Image Alt

Ontario Erectors Association

Feds should evidence-based decision on steel products: Canadian Steel Coalition | ontario construction report

Adriana Valentina

August 18, 2018

The Canadian Coalition for Construction Steel (CCCS) is urging the federal government to make an evidence-based decision on any new action on imported steel products.

According to the coalition, changes could create steel shortages for the Canadian construction industry, impact major building projects, and put more than 60,000 jobs at risk in the construction sector alone.

The government had announced that it was considering whether to impose new trade measures known as “safeguards,” limiting steel imports by way of tariffs and/or quotas. The government now says that it will conduct 15 days of formal consultations before making any decision.

“We had urged the Government of Canada to engage in broad-based consultations before taking any new action, and we look forward to engaging constructively on this critical issue.  We are confident that when the government has all the evidence, it will conclude that steel production in Canada is not at risk. Even if that changes at some point, there are already ample restrictions for unfairly traded steel,” CCCS legal counsel Jesse Goldman said in a statement.

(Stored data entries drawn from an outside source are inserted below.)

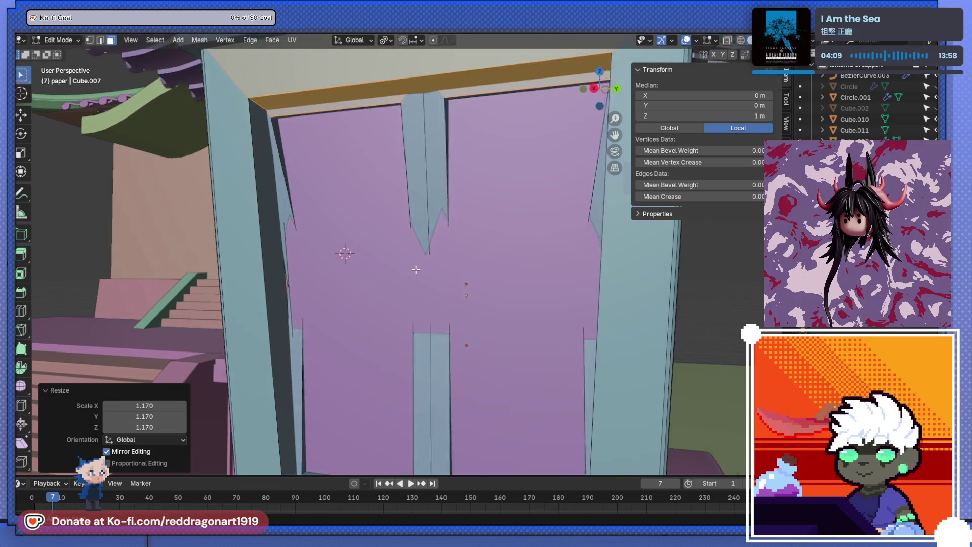
scroll(down, 3)
click(416, 270)
key(s)
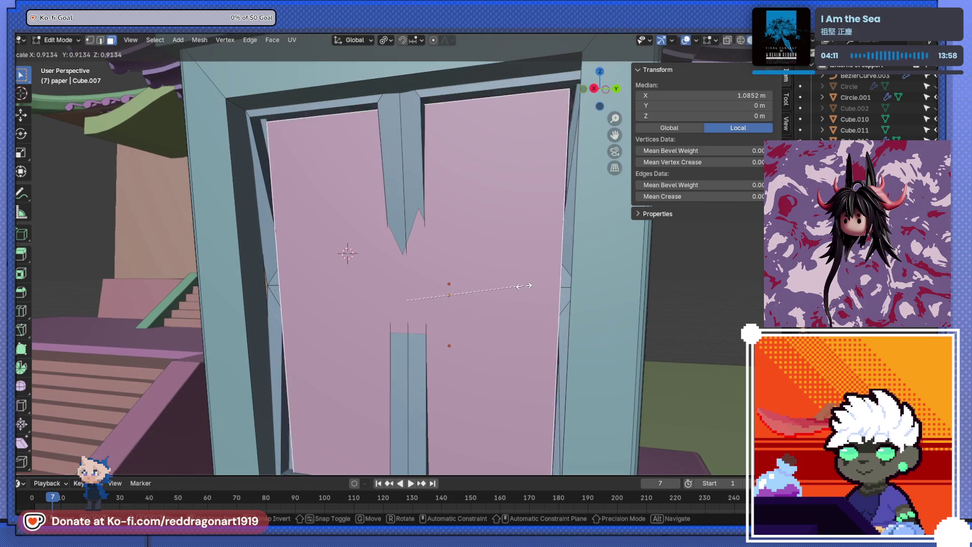
click(519, 285)
key(ctrl+z)
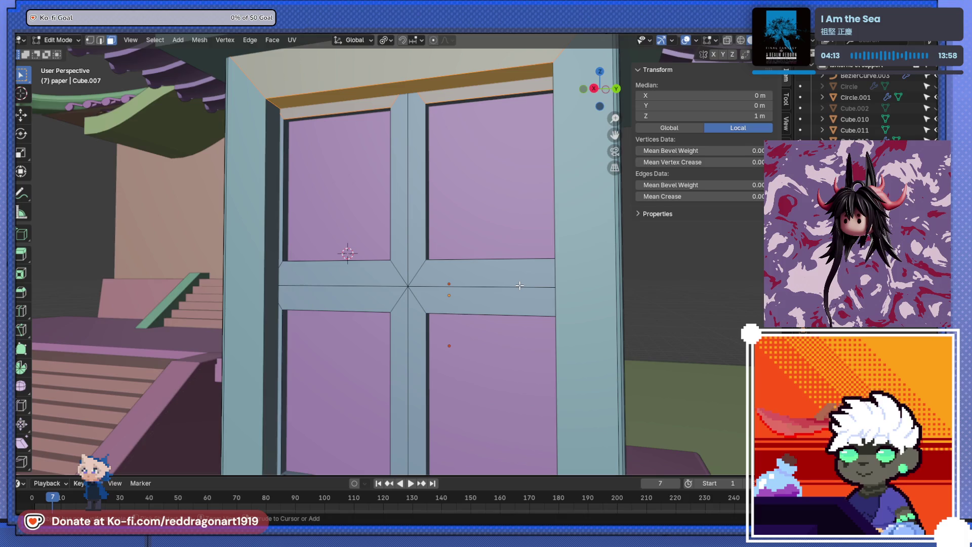
Step: Clear the selection, return to Object Mode and select the lantern cage
scroll(down, 3)
scroll(up, 3)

Goldman added: “We are certain that – in the broader public interest of all Canadians – the government will make an evidence-based decision that balances the interests of producers and users. No government would put in peril the country’s construction sector that is vital to the national economy, employing nearly 1.2 million Canadians from coast to coast, including 500,000 unionized tradespeople.”

Goldman says that any safeguards need to ensure an adequate supply of construction steel.

In a press statement the CCCS said that “stability of supply has long been vital to the construction industry, as the mills in Canada have the capacity to supply only about 50 per cent of domestic demand for construction steel. Historically, roughly half the balance has come from the U.S., and the rest from outside North America.”